Homoeoprepes trochiloides

Scientific classification
- Domain: Eukaryota
- Kingdom: Animalia
- Phylum: Arthropoda
- Class: Insecta
- Order: Lepidoptera
- Family: Elachistidae
- Genus: Homoeoprepes
- Species: H. trochiloides
- Binomial name: Homoeoprepes trochiloides Walsingham, 1909
- Synonyms: Mompha trochiloides Walsingham, 1909;

= Homoeoprepes trochiloides =

- Authority: Walsingham, 1909
- Synonyms: Mompha trochiloides Walsingham, 1909

Species of moth

Homoeoprepes trochiloides is a moth in the family Elachistidae. It was described by Thomas de Grey, 6th Baron Walsingham, in 1909. It is found in Costa Rica.
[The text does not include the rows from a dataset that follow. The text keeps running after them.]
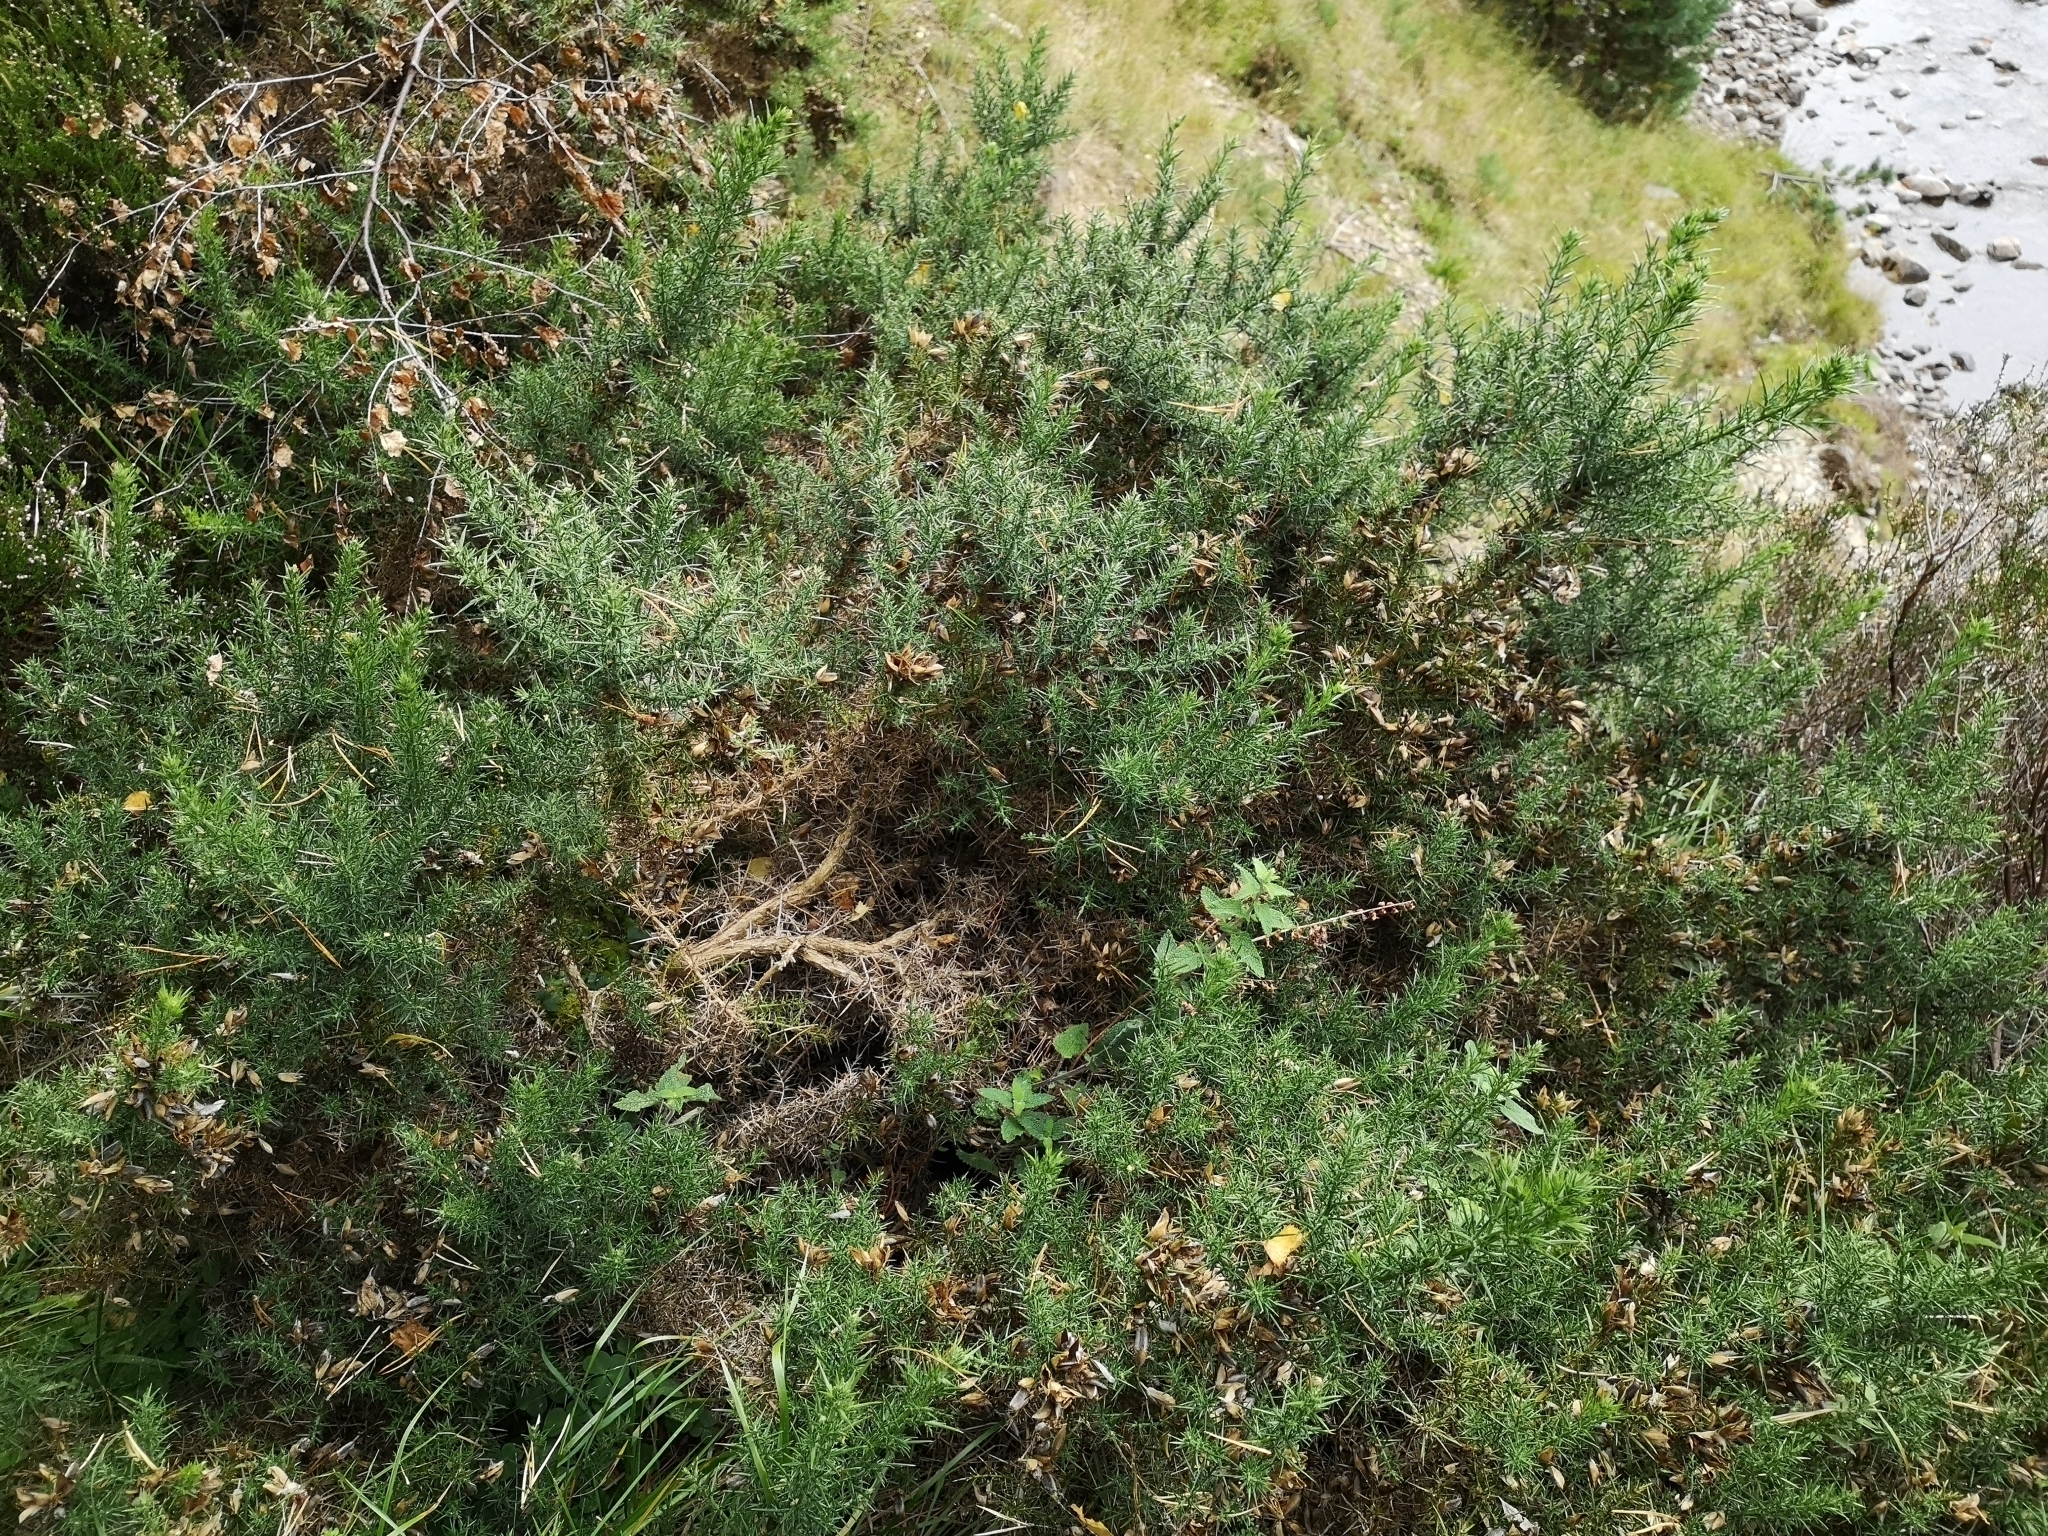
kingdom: Plantae
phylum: Tracheophyta
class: Magnoliopsida
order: Fabales
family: Fabaceae
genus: Ulex
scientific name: Ulex europaeus
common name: Common gorse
The wingspan is about 25 mm. The forewings are iridescent purplish, or bluish, grey, smeared with dark ferruginous, which becomes rich chestnut-brown in some lights, especially towards the apex. This dark shading commences at the base of the costa, where it forms an elongate patch of diffused scaling, scarcely separated from a large median blotch commencing near the middle of the base, following the cell almost to its outer extremity and diffused upward to the costa and downward into the middle of the fold. There is a patch of partly raised chestnut scales on the cell at one-third from the base, as well as a few similar scales in the fold somewhat beyond it, and, at the outer extremity of the cell a strong patch of raised dull golden scales, mixed with fuscous, whence a rich chestnut streak is produced to the apex, somewhat dilated upward to the costa above it. The hindwings are pale cupreous.